EXERCISE 1: According to the passage on mathematical abstraction and n-dimensional space, why does describing position with dimensions work nicely? Answer in one to three sentences.
EXERCISE 2: Carry on the passage on mathematical abstraction and n-dimensional space, starting after its final sentence.

DOCUMENT PASSAGE:
★ ★ ★ ★
Maths takes ideas we are familiar with intuitively and then
extends their scope into the non-intuitive, while retaining their
defining properties - sometimes by making an analogy. Even things
that you may think are totally abstract are initially created out
of ideas we are familiar with - they have to be otherwise they'd
be impossible to define. Everything we can imagine is based on
analogy with the obvious.
Now it is completely vital to be flexible with how you handle
these new systems. As long as their definition doesn't involve
writing down a contradiction (which I assure you N-d space
doesn't) rejecting their usage is backward thinking and
completely counter-productive. I will be the first to admit that
the axioms of maths are heavily shaped by the physical universe.
But just because the rules when extended do not appear to
directly apply, this does not mean for one minute that the
extension is not useful - even for solving problems that can be
stated within the original system. There are loads of examples of
this, the most obvious being complex numbers which can be used to
solve problems that don't involve complex numbers.
I'm sure you've heard the story of Cantor's ex-tutor. When Cantor
came up with the idea of infinite sets (whose properties were
perfectly well defined, consistent and based on analogy with
familiar ideas of numbers and sets) his tutor not only refused to
work with the new ideas but also demanded that irrational numbers
should be rejected and maths should return to that of Pythagoras'
time. And it is extremely easy to fall into this trap. After all,
numbers were invented to describe physical quantities and to do
this there is absolutely no need for irrational numbers. Any
quantity is an approximation and rational numbers can make as
good an approximation as you should choose. But without
irrational numbers, we would not have got very far in analysis
and pure maths would have suffered. And they can be used to solve
problems which can be stated within a system in which they do not
exist.
Now onto the subject of hyper-space. A dimension simply means the
degree of freedom of a variable. It was invented to describe what
we observe in the universe - the position of an object. The
reason it works nicely is the independence of the dimensions. You
canot change your height by moving forward, backward, left or
right.
Therefore we can represent the position by three separate
varibables or dimensions x y and z. The n-D space means that n of
the dimensions are allowed to change.
Imagine we have a 1-D space (a line). If we keep the dimension
constant we get a 0-D space (a point). For a 2-D space, if we
keep a dimension constant we get a 1-D space. The same for 3-D
and 2-D. Continuing inductively, we see that a n-D space with one
dimension kept constant is a (n-1)-D space. There is absolutely
no reason to stop at N = 3 - to do so is letting the restrictions
of the physical universe spoil a pure mathematical idea that was
only originally designed to apply directly to the physical
universe. I'm not sure what you mean when you say that "you can't
very well draw a graph of them if N> 3": firstly you can
represent 4-D in a 3-D drawing in much the same way that a 3-D
picture can be represented on a 2-D paper. Secondly - it really
doesn't matter what you can draw a graph of: a graph is a
construction within the laws of physics. If an idea doesn't fall
within this realm this does not mean that it is wrong. It means
that maths is a whole lot more general than physics. (Well
classical physics anyway.)
★ ★ ★ ★
DATA PROVIDED:
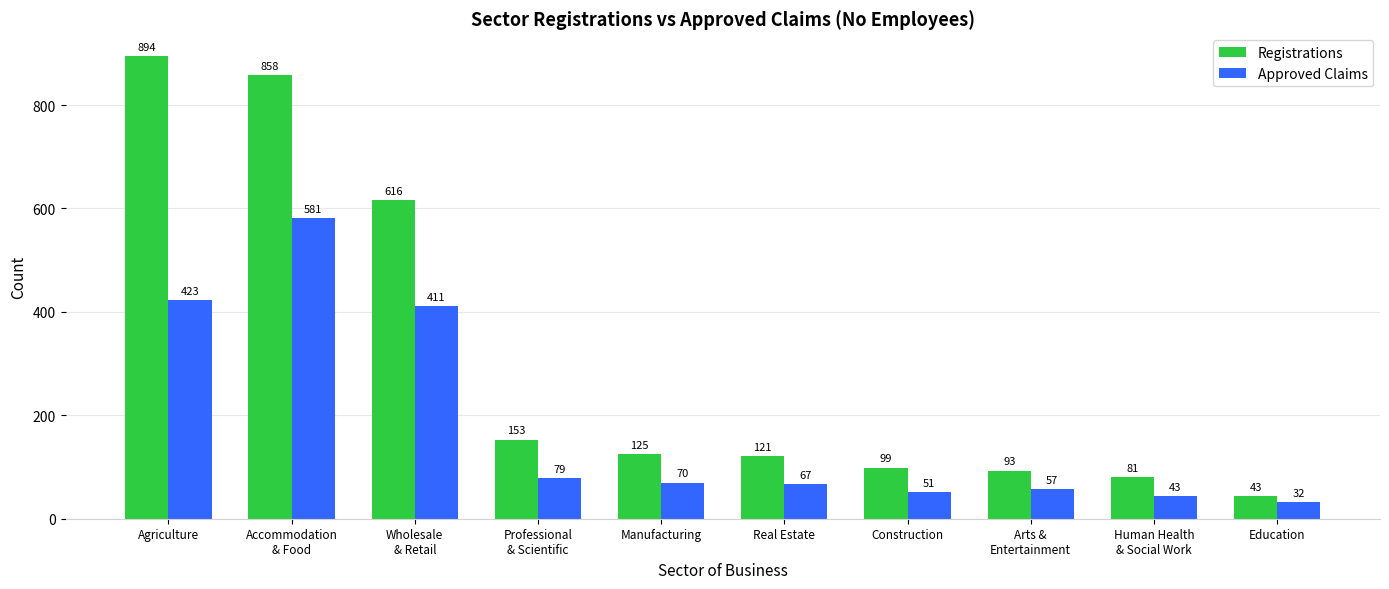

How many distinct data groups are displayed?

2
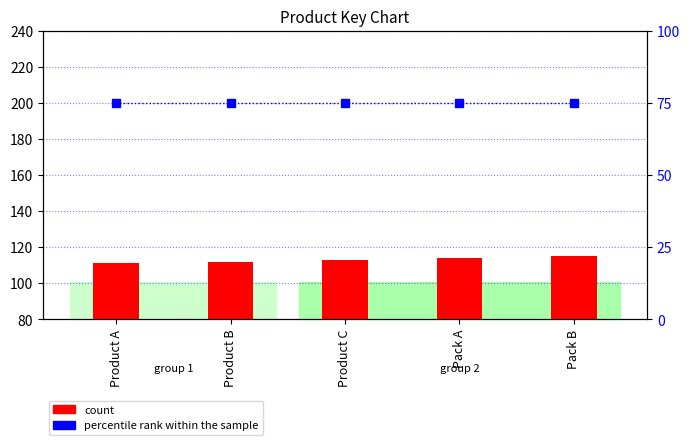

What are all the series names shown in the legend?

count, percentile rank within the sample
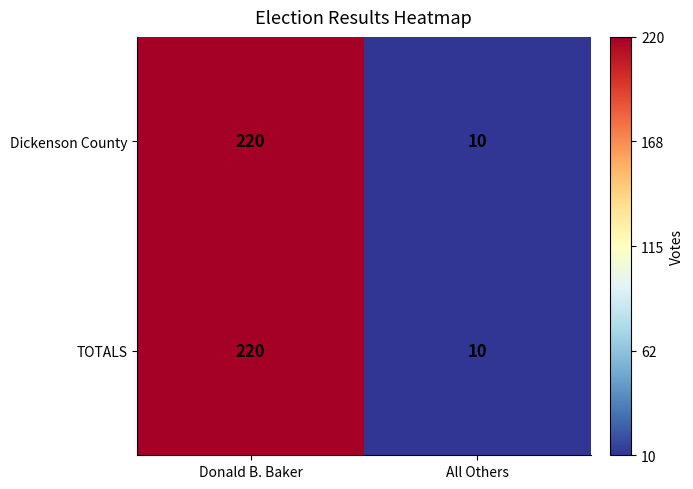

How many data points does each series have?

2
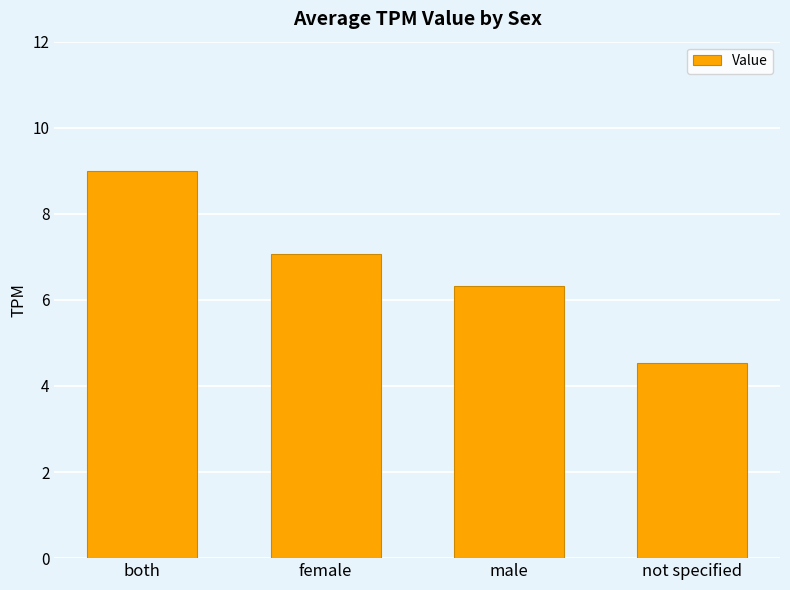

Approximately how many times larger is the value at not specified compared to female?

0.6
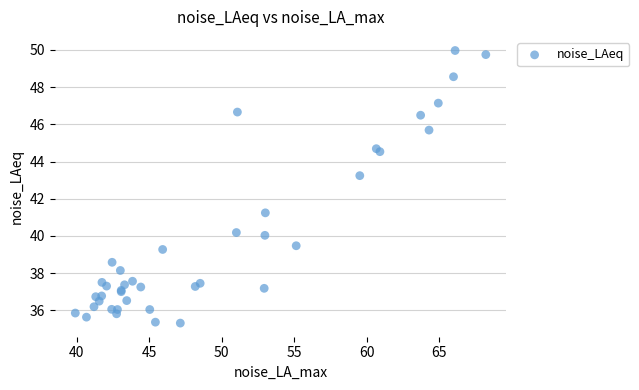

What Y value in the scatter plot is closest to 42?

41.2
★ ★ ★ ★
RESPONSE BOX 1: It works because the dimensions are independent of one another: you cannot change your height by moving forward, backward, left or right. That independence lets position be represented by three separate variables, x, y and z.

RESPONSE BOX 2:
Now you may be wondering how on Earth the idea of volume can
generalise to "hyper-volume". Well length, area and volume are
designed to describe the amount of space contained. The hyper
volume in the n-dimensions is the summation of the n-1th
dimension as the nth dimension is changed. This makes sense
because the amount of space must be additive. So my entry in the
above table at N = 4 refers to 4-D hyper-sphere (that is the
locus of points whose Euclidean distance is constant; Euclidean
distance incidentally is defined using the idea that an (N-1)-d
space is an N-d space with the Nth dimension constant). It says
that if you randomly pick a set of co-ordinates from within the
N-d hyper-box then the probability that the point will lie within
the hyper-sphere is pi^2 /32. That was what I wrote in to
say.
Yours,
Michael
Just to add a little more to what
Michael has said. Besides its mathematical intuitiveness, N-d
space, even in the simplest possible generalisation from our 3-d
environment, is used all over the place in mathematics and
physics and is very useful. Many problems that appear as
though they merely involve many variables can be given an
intuitive and conceptually useful geometric setting in N-d space.
From linear problems involving n by n matrices to string theory,
in which 25 of the 26 dimensions are spacelike (i.e. correspond
to what you are calling "space"), the geometric idea of
generalising our immediate world is essential.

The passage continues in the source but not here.